The Marvelverse succeeded in victory number 11 as I once asked in Guardians of the Galaxy. Now we also know that the answer to what Disney has bet the farm on for number 12 to take the title away from Pixar…Ant-Man in July.
I want to get back to the Avengers-Whedon reunion-two-peat.
Holy buckets, Whedon did it again! He managed to bring together the three heavy-hitter franchises with their supporting cast and ongoing backstory issues, namely the Hydra fallout from Winter Soldier and the TV show Agents of SHIELD. Then throw in a new villain and three Avengers’ recruits. Personally, I think Whedon succeeded by avoiding the common error made with superhero flicks, he stuck with Ultron on being the nemesis instead of two or three with separate agendas. Case in point, Spider-Man 3 which had three opponents and none got much traction.

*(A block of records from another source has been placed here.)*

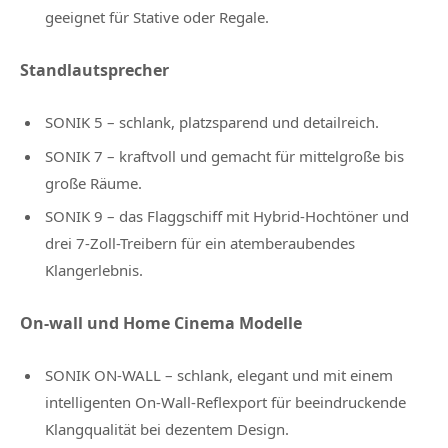
geeignet für Stative oder Regale.
Standlautsprecher
SONIK 5 – schlank, platzsparend und detailreich.
SONIK 7 – kraftvoll und gemacht für mittelgroße bis
große Räume.
SONIK 9 – das Flaggschiff mit Hybrid-Hochtöner und
drei 7-Zoll-Treibern für ein atemberaubendes
Klangerlebnis.
On-wall und Home Cinema Modelle
SONIK ON-WALL – schlank, elegant und mit einem
intelligenten On-Wall-Reflexport für beeindruckende
Klangqualität bei dezentem Design.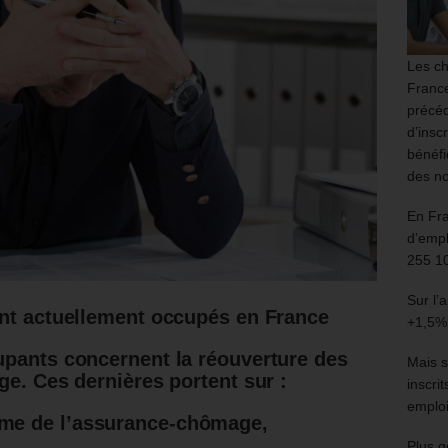
Les ch
France
précéd
d’insc
bénéfi
des no
En Fr
d’empl
255 1
Sur l’
ont actuellement occupés en France
+1,5%
upants concernent la réouverture des
Mais s
ge. Ces dernières portent sur :
inscri
emploi
orme de l’assurance-chômage,
Plus g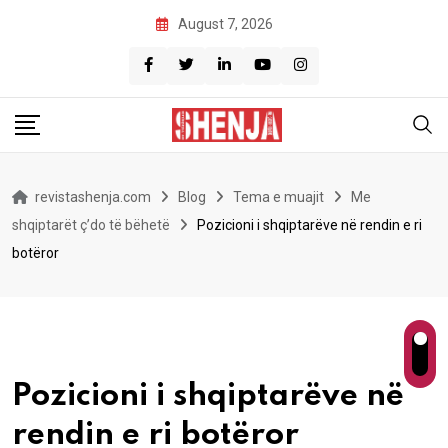
Skip
August 7, 2026
to
content
revistashenja.com
Blog
Tema e muajit
Me
shqiptarët ç’do të bëhetë
Pozicioni i shqiptarëve në rendin e ri
botëror
Pozicioni i shqiptarëve në
rendin e ri botëror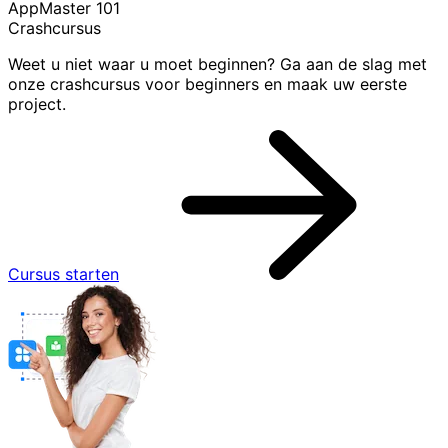
AppMaster 101
Crashcursus
Weet u niet waar u moet beginnen? Ga aan de slag met
onze crashcursus voor beginners en maak uw eerste
project.
Cursus starten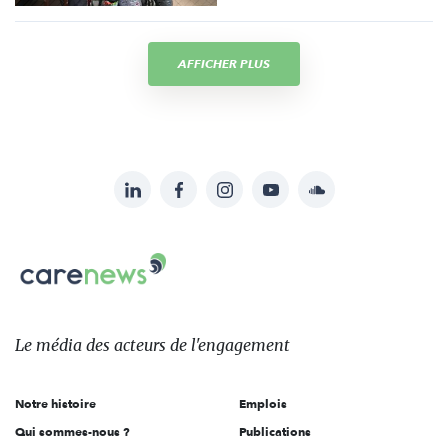
AFFICHER PLUS
LinkedIn
Facebook
Instagram
YouTube
Soundcloud
Suivez-
nous
Carenews,
sur:
Le
média
des
Le média
des acteurs
de l'engagement
acteurs
de
Notre histoire
Emplois
l'engagement
Qui sommes-nous ?
Publications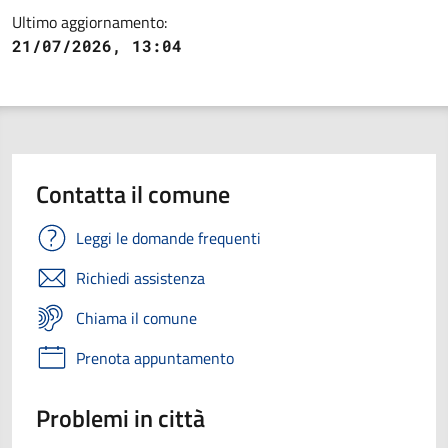
Ultimo aggiornamento:
21/07/2026, 13:04
Contatta il comune
Leggi le domande frequenti
Richiedi assistenza
Chiama il comune
Prenota appuntamento
Problemi in città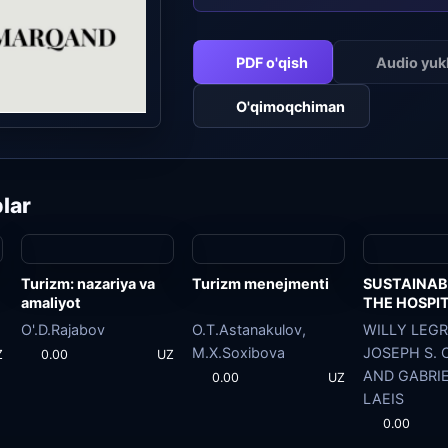
PDF o'qish
Audio yu
O'qimoqchiman
lar
Turizm: nazariya va
Turizm menejmenti
SUSTAINABI
amaliyot
THE HOSPI
INDUSTRY
O'.D.Rajabov
O.T.Astanakulov,
WILLY LEGR
M.X.Soxibova
JOSEPH S. 
Z
0.00
UZ
AND GABRIE
0.00
UZ
LAEIS
0.00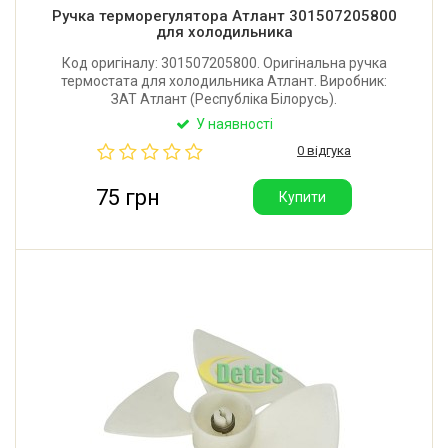
Ручка терморегулятора Атлант 301507205800
для холодильника
Код оригіналу: 301507205800. Оригінальна ручка
термостата для холодильника Атлант. Виробник:
ЗАТ Атлант (Республіка Білорусь).
У наявності
0 відгука
75 грн
Купити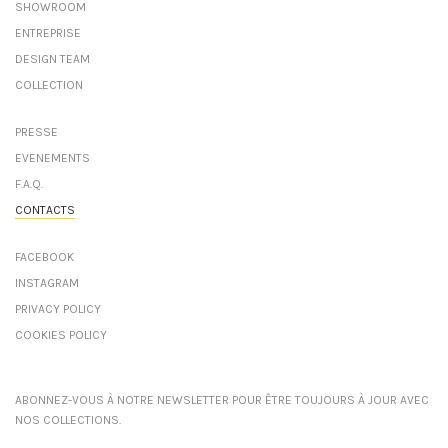
SHOWROOM
ENTREPRISE
DESIGN TEAM
COLLECTION
PRESSE
EVENEMENTS
F.A.Q.
CONTACTS
FACEBOOK
INSTAGRAM
PRIVACY POLICY
COOKIES POLICY
ABONNEZ-VOUS À NOTRE NEWSLETTER POUR ÊTRE TOUJOURS À JOUR AVEC
NOS COLLECTIONS.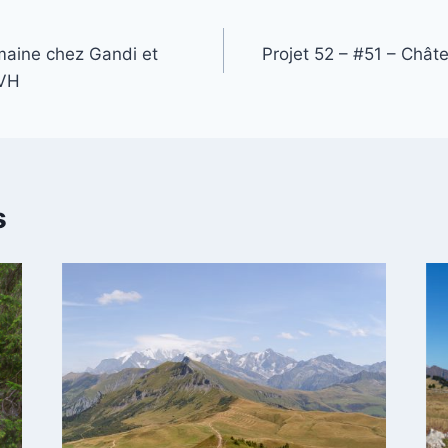
maine chez Gandi et
Projet 52 – #51 – Chât
OVH
s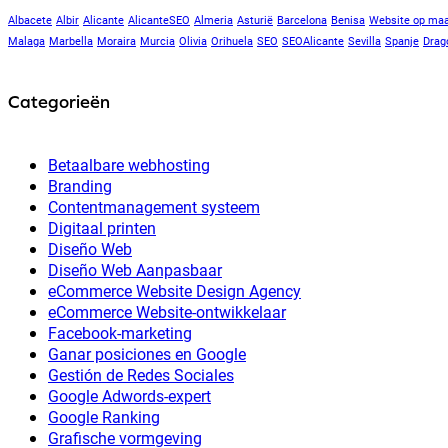
Albacete
Albir
Alicante
AlicanteSEO
Almeria
Asturië
Barcelona
Benisa
Website op ma
Malaga
Marbella
Moraira
Murcia
Olivia
Orihuela
SEO
SEOAlicante
Sevilla
Spanje
Drag
Categorieën
Betaalbare webhosting
Branding
Contentmanagement systeem
Digitaal printen
Diseño Web
Diseño Web Aanpasbaar
eCommerce Website Design Agency
eCommerce Website-ontwikkelaar
Facebook-marketing
Ganar posiciones en Google
Gestión de Redes Sociales
Google Adwords-expert
Google Ranking
Grafische vormgeving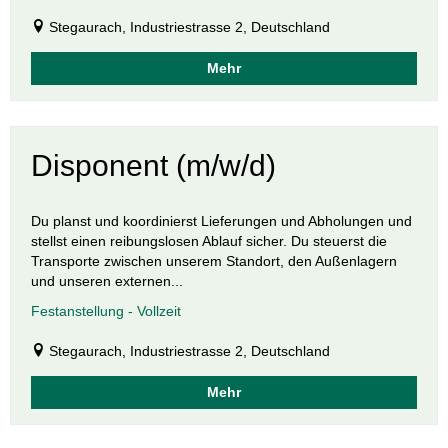
Stegaurach, Industriestrasse 2, Deutschland
Mehr
Disponent (m/w/d)
Du planst und koordinierst Lieferungen und Abholungen und
stellst einen reibungslosen Ablauf sicher. Du steuerst die
Transporte zwischen unserem Standort, den Außenlagern
und unseren externen...
Festanstellung - Vollzeit
Stegaurach, Industriestrasse 2, Deutschland
Mehr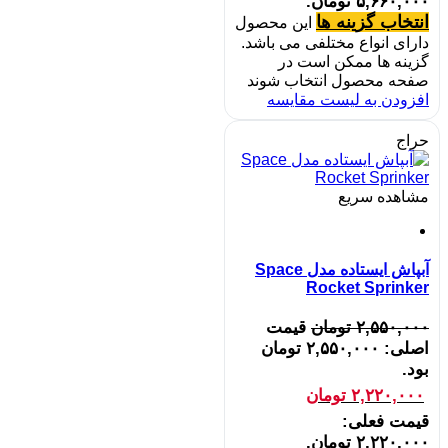
۵,۶۶۰,۰۰۰ تومان.
انتخاب گزینه ها
این محصول
دارای انواع مختلفی می باشد.
گزینه ها ممکن است در
صفحه محصول انتخاب شوند
افزودن به لیست مقایسه
حراج
مشاهده سریع
آبپاش ایستاده مدل Space
Rocket Sprinker
۲,۵۵۰,۰۰۰
تومان
قیمت
اصلی: ۲,۵۵۰,۰۰۰ تومان
بود.
۲,۲۲۰,۰۰۰
تومان
قیمت فعلی:
۲,۲۲۰,۰۰۰ تومان.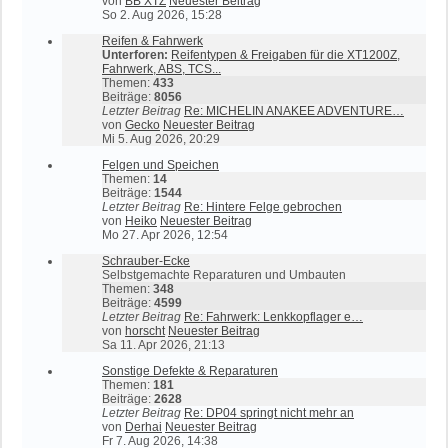
von
BB XTZ
Neuester Beitrag
So 2. Aug 2026, 15:28
Reifen & Fahrwerk
Unterforen:
Reifentypen & Freigaben für die XT1200Z
,
Fahrwerk, ABS, TCS...
Themen:
433
Beiträge:
8056
Letzter Beitrag
Re: MICHELIN ANAKEE ADVENTURE…
von
Gecko
Neuester Beitrag
Mi 5. Aug 2026, 20:29
Felgen und Speichen
Themen:
14
Beiträge:
1544
Letzter Beitrag
Re: Hintere Felge gebrochen
von
Heiko
Neuester Beitrag
Mo 27. Apr 2026, 12:54
Schrauber-Ecke
Selbstgemachte Reparaturen und Umbauten
Themen:
348
Beiträge:
4599
Letzter Beitrag
Re: Fahrwerk: Lenkkopflager e…
von
horscht
Neuester Beitrag
Sa 11. Apr 2026, 21:13
Sonstige Defekte & Reparaturen
Themen:
181
Beiträge:
2628
Letzter Beitrag
Re: DP04 springt nicht mehr an
von
Derhai
Neuester Beitrag
Fr 7. Aug 2026, 14:38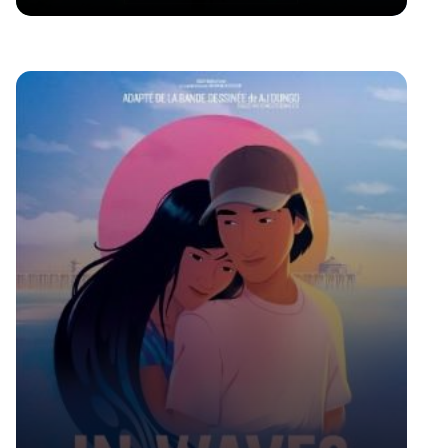
Voir la fiche du film
Réalisé par Pauline Brunner et Marion Verlé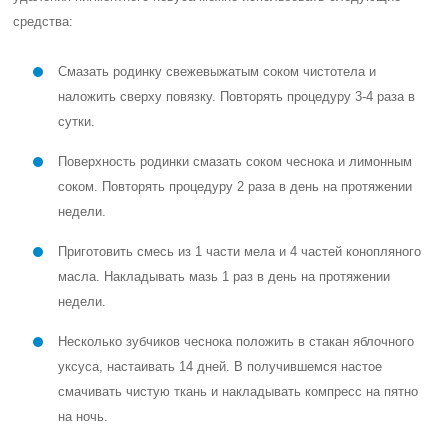
средства:
Смазать родинку свежевыжатым соком чистотела и
наложить сверху повязку. Повторять процедуру 3-4 раза в
сутки.
Поверхность родинки смазать соком чеснока и лимонным
соком. Повторять процедуру 2 раза в день на протяжении
недели.
Приготовить смесь из 1 части мела и 4 частей конопляного
масла. Накладывать мазь 1 раз в день на протяжении
недели.
Несколько зубчиков чеснока положить в стакан яблочного
уксуса, настаивать 14 дней. В получившемся настое
смачивать чистую ткань и накладывать компресс на пятно
на ночь.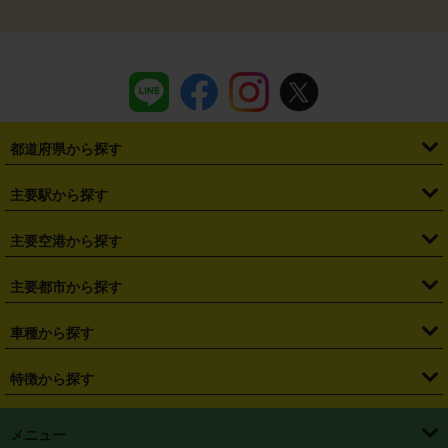
都道府県から探す
・
北海道
・
青森県
・
岩手県
・
宮城県
・
秋田県
・
山形県
主要駅から探す
・
福島県
・
東京都
・
神奈川県
・
埼玉県
・
千葉県
・
茨城県
・
札幌駅
・
仙台駅
・
新宿駅
・
池袋駅
・
渋谷駅
・
東京駅
主要空港から探す
・
栃木県
・
群馬県
・
山梨県
・
愛知県
・
静岡県
・
岐阜県
・
横浜駅
・
川崎駅
・
大宮駅
・
西船橋駅
・
柏駅
・
名古屋駅
・
新千歳空港
・
仙台空港
主要都市から探す
・
長野県
・
新潟県
・
富山県
・
石川県
・
福井県
・
大阪府
・
大阪駅
・
難波駅
・
三宮駅
・
京都駅
・
広島駅
・
博多駅
・
成田空港
・
羽田空港
・
兵庫県
・
京都府
・
滋賀県
・
和歌山県
・
奈良県
・
三重県
・
札幌市
・
仙台市
車種から探す
・
熊本駅
・
那覇空港駅
・
中部国際空港セントレア
・
関西国際空港
・
鳥取県
・
島根県
・
岡山県
・
広島県
・
山口県
・
徳島県
・
千葉市
・
さいたま市
・
軽自動車
・
コンパクトカー
・
ステーションワゴン・セダン
特徴から探す
・
大阪国際空港（伊丹空港）
・
神戸空港
・
香川県
・
愛媛県
・
高知県
・
福岡県
・
佐賀県
・
長崎県
・
横浜市
・
川崎市
・
ミニバン・ワンボックス
・
高級ミニバン・ワンボックス
・
SUV
・
岡山空港
・
徳島空港
・
ハイブリッド
・
宅配レンタカー
・
ETCカードレンタル
・
熊本県
・
大分県
・
宮崎県
・
鹿児島県
・
沖縄県
・
相模原市
・
新潟市
メニュー
・
軽トラック・商用バン
・
福岡空港
・
鹿児島空港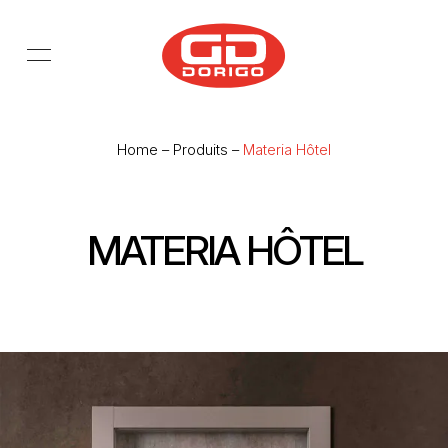
Passer au contenu principal
Home
–
Produits
–
Materia Hôtel
MATERIA HÔTEL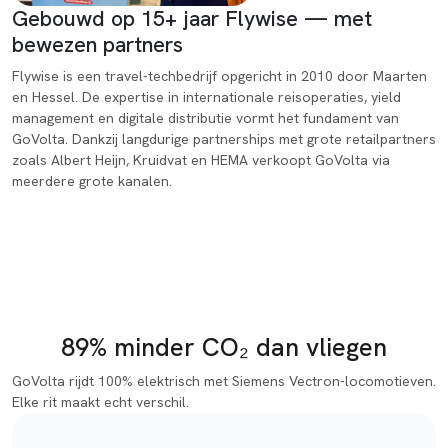
Gebouwd op 15+ jaar Flywise — met
bewezen partners
Flywise is een travel-techbedrijf opgericht in 2010 door Maarten
en Hessel. De expertise in internationale reisoperaties, yield
management en digitale distributie vormt het fundament van
GoVolta. Dankzij langdurige partnerships met grote retailpartners
zoals Albert Heijn, Kruidvat en HEMA verkoopt GoVolta via
meerdere grote kanalen.
Duurzaamheid
89% minder CO₂ dan vliegen
GoVolta rijdt 100% elektrisch met Siemens Vectron-locomotieven.
Elke rit maakt echt verschil.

The premise? The Avengers are in some fictional Eastern European country kicking Hydra’s ass all to retrieve Loki’s staff; I can’t remember how it got loose, I was more thrilled to see Baron von Strucker. Thor agrees to let Tony and Bruce exam the magic stone powering the staff because Tony thinks there must be a solution in it. Turns out Tony was mostly right, the stone is an advanced computer of sorts and Hydra was trying to harness it to build the Ultron project, a form of AI. Obviously the lessons from Frankenstein, Jurassic Park and Demon Seed are wasted on Tony as he proceeds and it results in Ultron taking over his Iron Legion robots. What Tony didn’t know was he was partially manipulated by Wanda Maximoff (aka the Scarlet Witch) into removing the safeguards. You can deduce the rest.
I found the positives easily drowned out the few negatives this time around. James Spader’s Ultron was both humorous and menacing without being the traditional virtual-moustache twirling villain his comics counterpart usually is. I liked how the evil robot is a part of Tony too; they share the concern about keeping the world save, they just disagree on the means to achieve it. Hawkeye gains a larger role! Good, I felt he was the token non-powered hero last time. Numerous cameos from lesser characters we love from the Marvelverse: Sam (the Falcon), James (Warmachine), Dr. Selvig, Agent Carter, and Nick Fury. For us nerds who know their comics it was cool to see von Strucker, Ulyssess Klaue (in the comics, he will become Dr. Klaw, an inept villain in The Fantastic Four) and Stan the Man Lee.
The only negative I will raise is the actors Elizabeth Olsen and Aaron Taylor-Johnson as the Scarlet Witch and Quicksilver. They’re rather flat and lack chemistry as siblings much like they did as a married couple in Godzilla. Time will tell with their next outing in Captain America: Civil War.
As always stay through the credits but once the preview of the next step concludes, you can split, there’s no second bit as per Avengers.
Alamo Extras: I waited too long to write this to get them written down but the two big ones that stuck with me: snippets of the awful SHIELD made-for-TV movie starring David Hasselhoff as Col. Fury and pictures of bootlegged Avengers toys from around the world. The best was a set of superheroes packaged as the Avengers yet in the package was Batman and Shrek.